_SOURCE DATA_
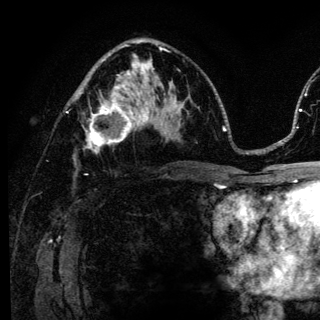
Breast MRI (dynamic contrast-enhanced), one axial slice; position 74 of 136 along the scan axis; cropped to one breast; dynamic contrast-enhanced series, time point 2 of 6 at this slice position (early post-contrast); 3 T; TE 4.2 ms, TR 8.6 ms; 320 × 320 image matrix. Female patient.
Outlined on this slice (semi-automatically segmented with operator editing):
- enhancing-tissue mask used for the functional tumour volume (all voxels passing the contrast-enhancement thresholds inside the analysis volume; usually the tumour): bounding box [x1, y1, x2, y2] px = [84, 98, 140, 153]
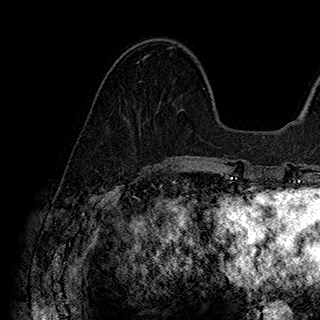
Breast MRI (dynamic contrast-enhanced), one axial slice; position 66 of 180 along the scan axis; cropped to one breast; dynamic contrast-enhanced series, time point 2 of 7 at this slice position (early post-contrast); 1.5 T; TE 2.8 ms, TR 5.4 ms; 1 mm slice thickness; 320 × 320 image matrix. Female patient.
Structures marked on this image (semi-automatic segmentation, software-assisted and operator-edited):
- enhancing-tissue mask used for the functional tumour volume (all voxels passing the contrast-enhancement thresholds inside the analysis volume; usually the tumour): box from (x=137, y=46) to (x=182, y=112) px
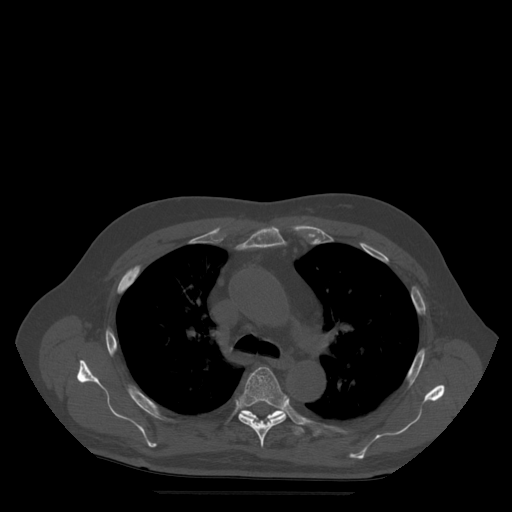
CT including the spine, one axial slice; position 368 of 522 along the scan axis; bone window (W 1800 / L 400 HU); 512 × 512 image matrix. Patient age 72 years. Case-level facts recorded for this patient, not image findings: primary cancer: prostate.
Structures marked on this image (semi-automatically segmented with operator editing):
- T5 vertebra: box from (x=236, y=368) to (x=289, y=448) px
- T6 vertebra: (x=243, y=410)–(x=304, y=435)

_WORK REQUEST_
Set down exactly the lines running from the beginning of the entries above to the line that contains "Outlined on this", including both, and leave out pictures.

_REPLY_
Breast MRI (dynamic contrast-enhanced), one axial slice; position 74 of 136 along the scan axis; cropped to one breast; dynamic contrast-enhanced series, time point 2 of 6 at this slice position (early post-contrast); 3 T; TE 4.2 ms, TR 8.6 ms; 320 × 320 image matrix. Female patient.
Outlined on this slice (semi-automatically segmented with operator editing):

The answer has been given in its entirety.